Despite improved efficacy with DES, late stent thrombosis and target lesion revascularization still remain major concerns.61,62 The continued presence of metallic struts can promote in-stent neoatherosclerosis, recurrent stent thrombosis, and restenosis.63 Thus, the idea of bioresorbable scaffolds has gained much interest, given that they could offer potential advantages in restoring natural vascular structure and function.64-68 The resorption of the stent could make future revascularization easier if needed, especially in cases with side branches. Absorb everolimus-eluting poly-l -lactic acid–based bioresorbable vascular scaffold (BVS) was the first completely bioresorbable DES brought into clinical use.

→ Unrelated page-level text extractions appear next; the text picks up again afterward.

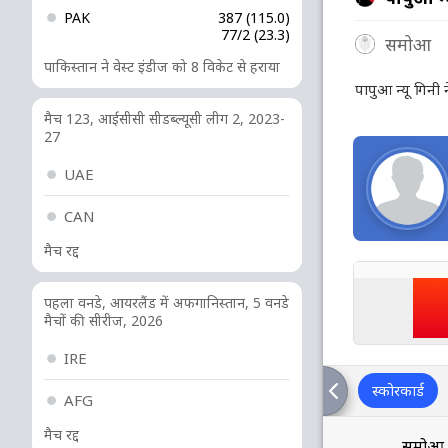
PAK
387 (115.0)
77/2 (23.3)
समोआ
पाकिस्तान ने वेस्ट इंडीज को 8 विकेट से हराया
पापुआ न्यू गिनी
मैच 123, आईसीसी सीडब्ल्यूसी लीग 2, 2023-
27
UAE
CAN
मैच रद्द
पहला वनडे, आयरलैंड में अफगानिस्तान, 5 वनडे
मैचों की सीरीज, 2026
IRE
स्कोरकार्ड
AFG
मैच रद्द
समोआ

It was FDA-approved in 2016 but was later commercially withdrawn when follow-up data showed more harm with BVS. The ABSORB II trial randomly assigned 501 patients in a 2 to 1 ratio to receive either the Absorb BVS or Xience DES.65 At 3 years of follow-up, the Absorb BVS did not meet the primary outcome of the restoration of vasomotor activity (superiority trial) or late luminal loss (inferiority criteria). Likewise, the ABSORB III trial, which had a larger sample size, evaluated 3-year clinical outcomes of the Absorb BVS and reported higher rates of target vessel MI (8.6% vs 5.9%, P=.03) and device thrombosis (2.3% vs 0.7%, P=.01) compared with cobalt-chromium everolimus-eluting stents.57,69

The history and evolution of coronary artery stenting are among the most remarkable aspects of modern medicine. Today, coronary artery stents are the treatment of choice for CAD, supported by a large number of efficacy and safety studies. However, stent restenosis and thrombosis still remain a significant challenge for modern coronary artery stents.